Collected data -
☆ ☆ ☆ ☆ ☆
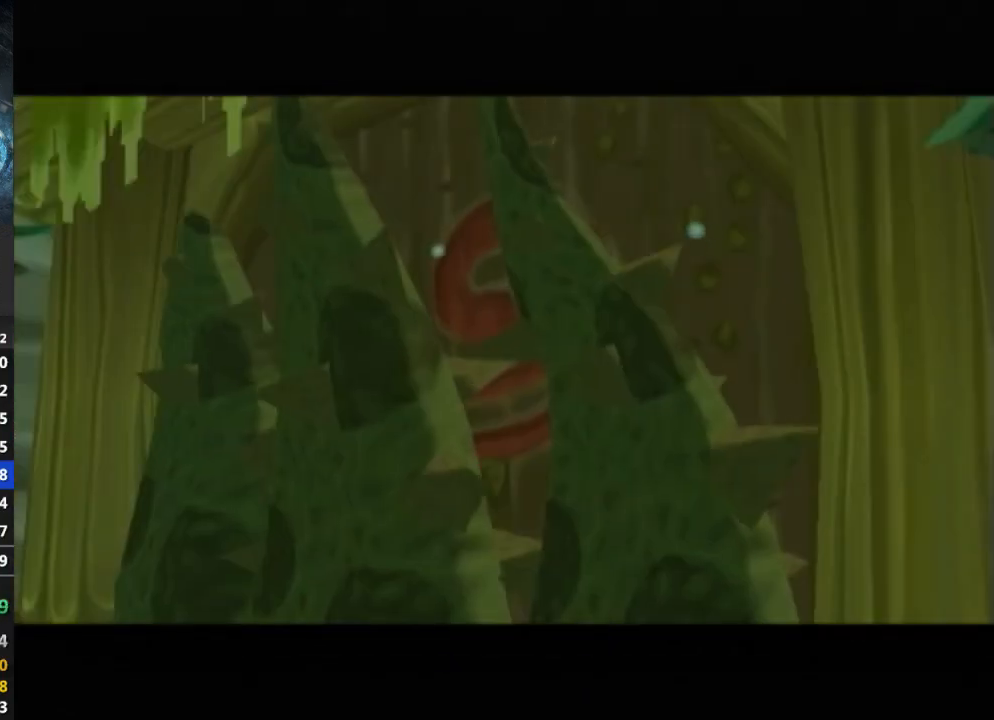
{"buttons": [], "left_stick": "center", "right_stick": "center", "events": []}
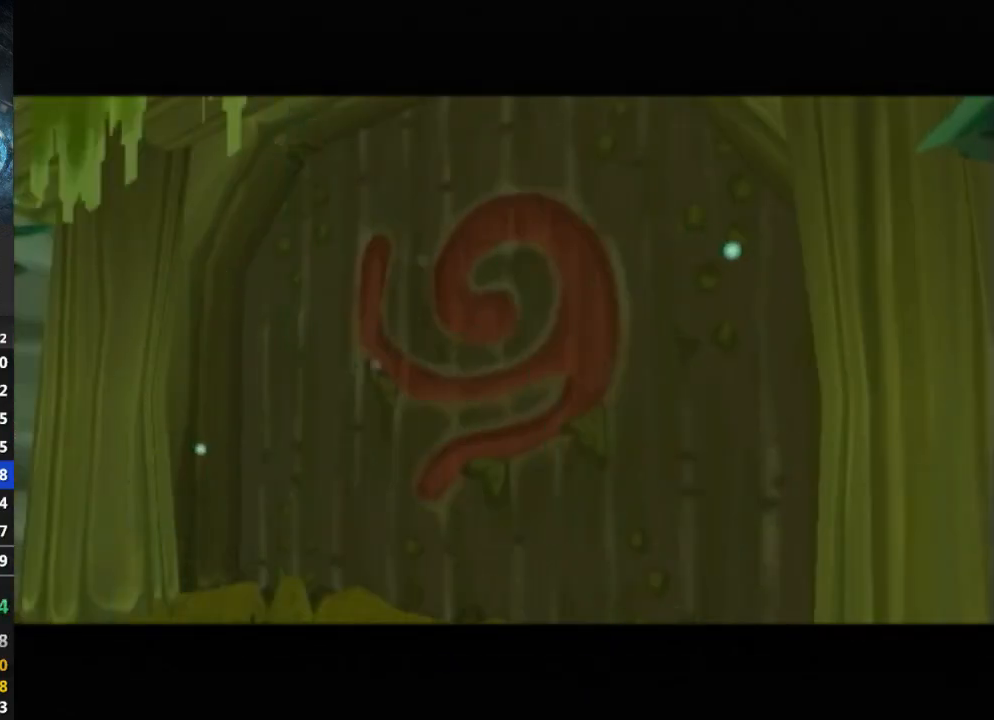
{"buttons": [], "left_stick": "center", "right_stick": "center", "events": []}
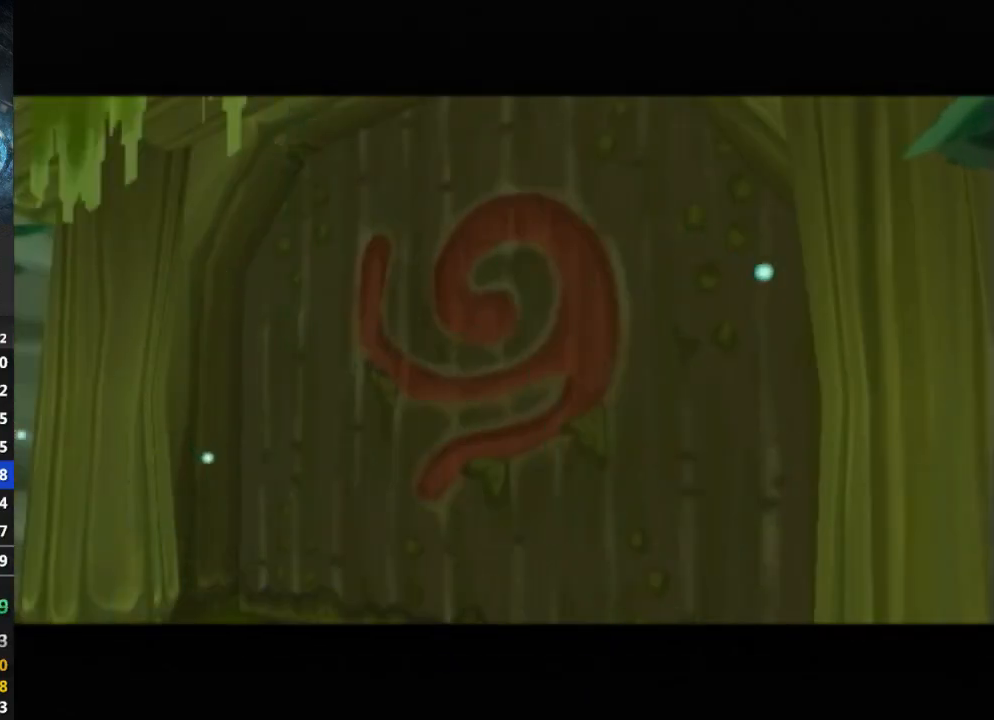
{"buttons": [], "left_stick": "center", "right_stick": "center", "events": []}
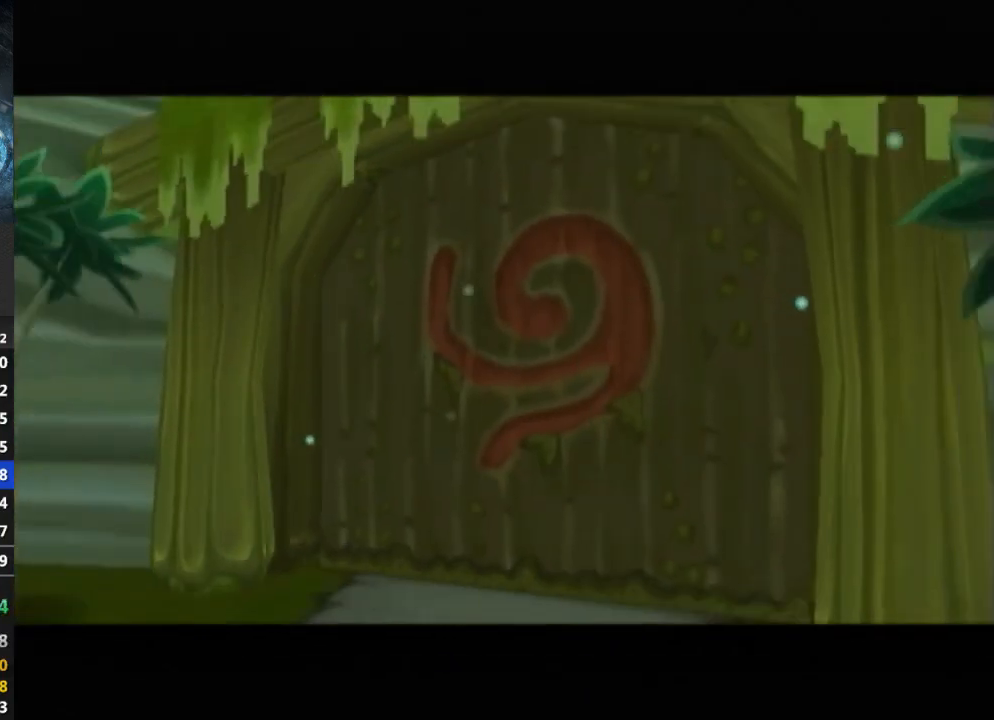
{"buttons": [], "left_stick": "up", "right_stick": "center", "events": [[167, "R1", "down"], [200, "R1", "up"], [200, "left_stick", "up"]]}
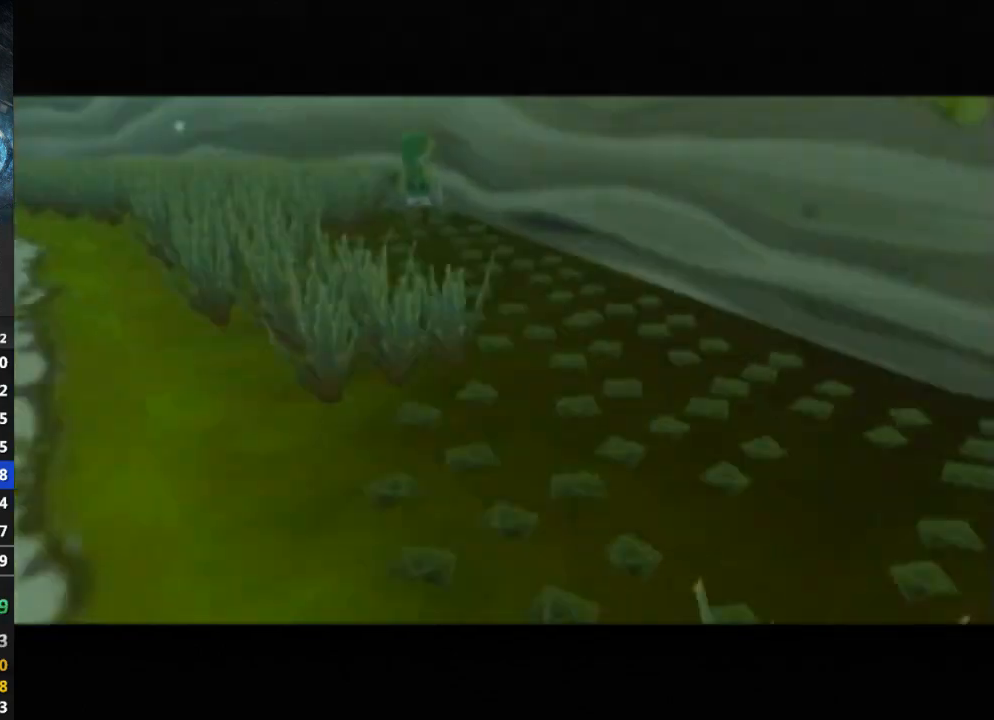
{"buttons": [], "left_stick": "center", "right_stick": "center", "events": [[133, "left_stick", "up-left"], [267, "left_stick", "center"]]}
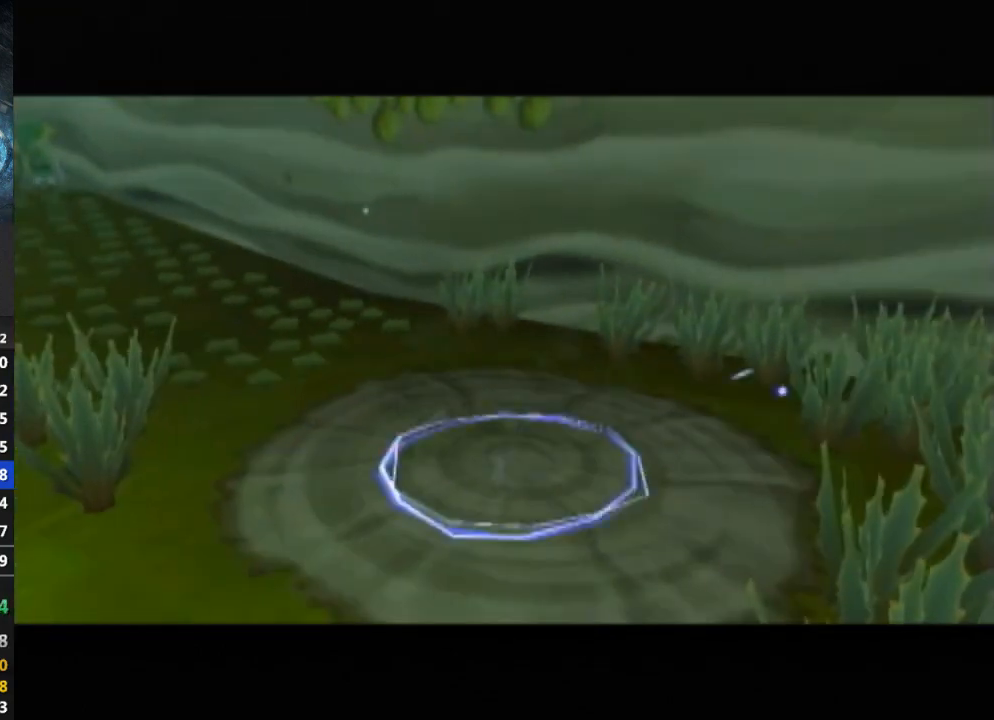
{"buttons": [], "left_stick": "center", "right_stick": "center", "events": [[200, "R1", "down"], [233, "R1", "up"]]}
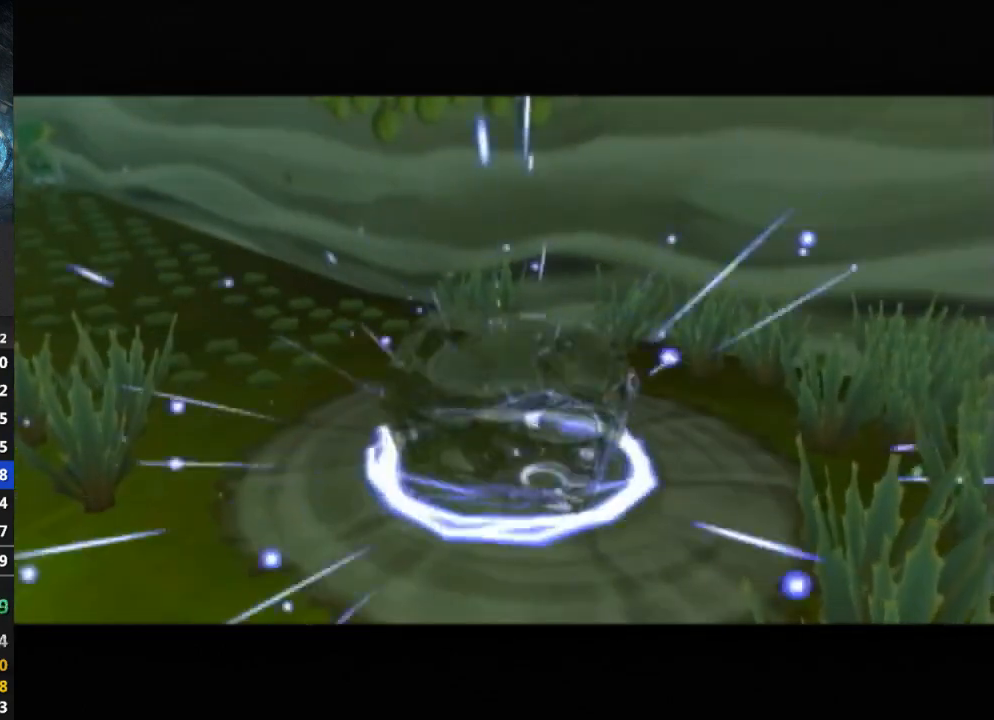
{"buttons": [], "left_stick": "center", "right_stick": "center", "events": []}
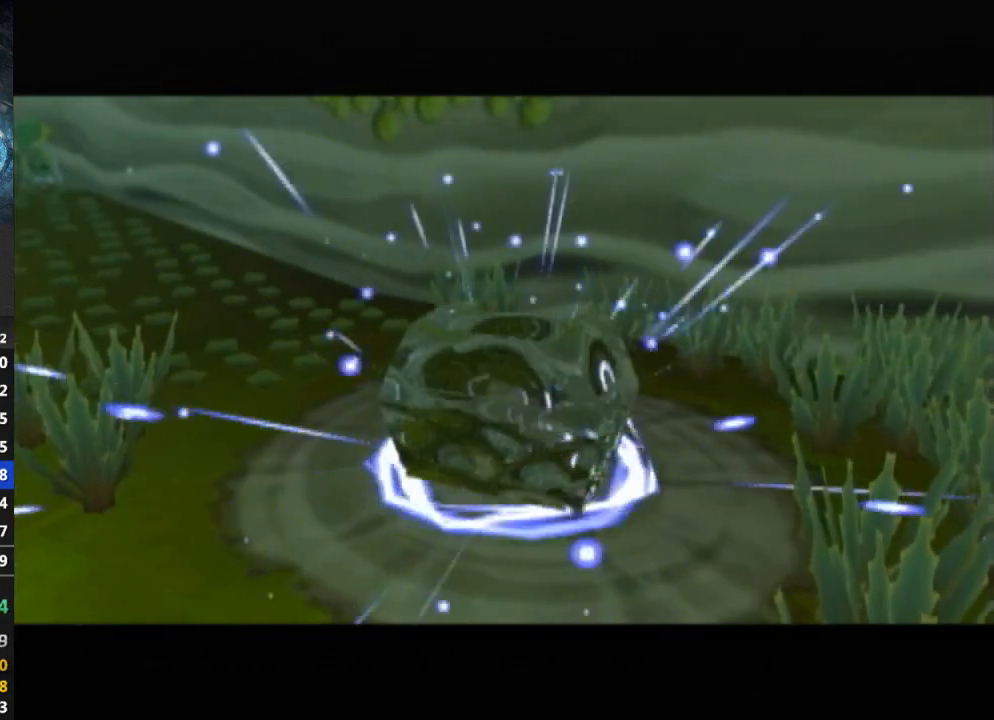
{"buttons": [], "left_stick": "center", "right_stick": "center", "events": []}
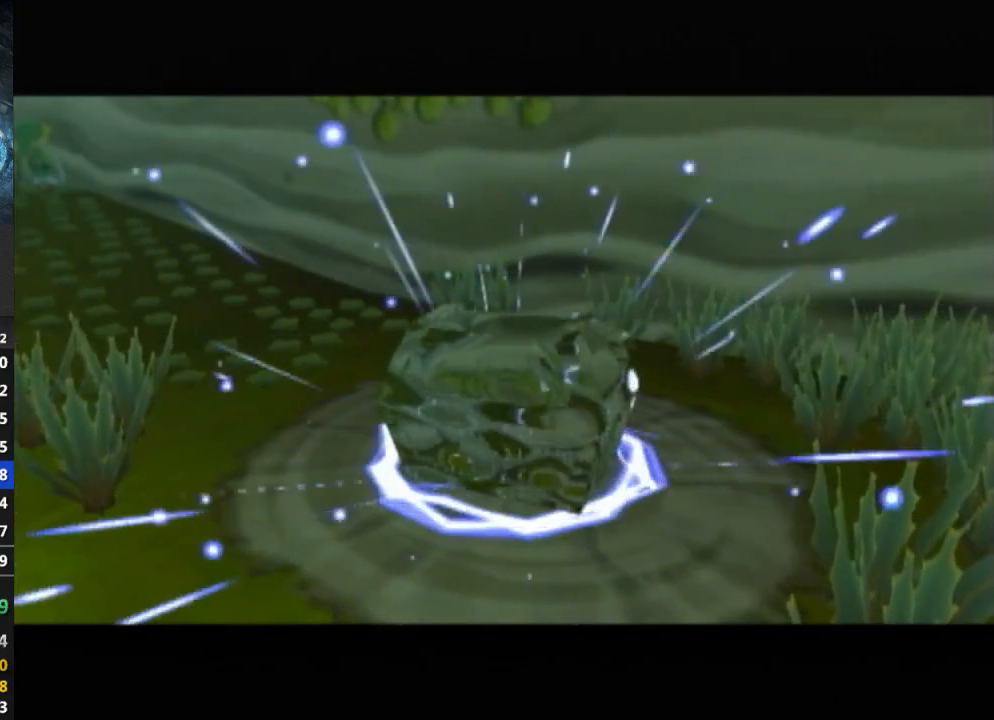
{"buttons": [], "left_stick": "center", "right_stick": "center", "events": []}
☆ ☆ ☆ ☆ ☆
Transcribe all entries above exactly. Drop the pictures.

{"buttons": [], "left_stick": "center", "right_stick": "center", "events": []}
{"buttons": [], "left_stick": "center", "right_stick": "center", "events": []}
{"buttons": [], "left_stick": "center", "right_stick": "center", "events": []}
{"buttons": [], "left_stick": "up", "right_stick": "center", "events": [[167, "R1", "down"], [200, "R1", "up"], [200, "left_stick", "up"]]}
{"buttons": [], "left_stick": "center", "right_stick": "center", "events": [[133, "left_stick", "up-left"], [267, "left_stick", "center"]]}
{"buttons": [], "left_stick": "center", "right_stick": "center", "events": [[200, "R1", "down"], [233, "R1", "up"]]}
{"buttons": [], "left_stick": "center", "right_stick": "center", "events": []}
{"buttons": [], "left_stick": "center", "right_stick": "center", "events": []}
{"buttons": [], "left_stick": "center", "right_stick": "center", "events": []}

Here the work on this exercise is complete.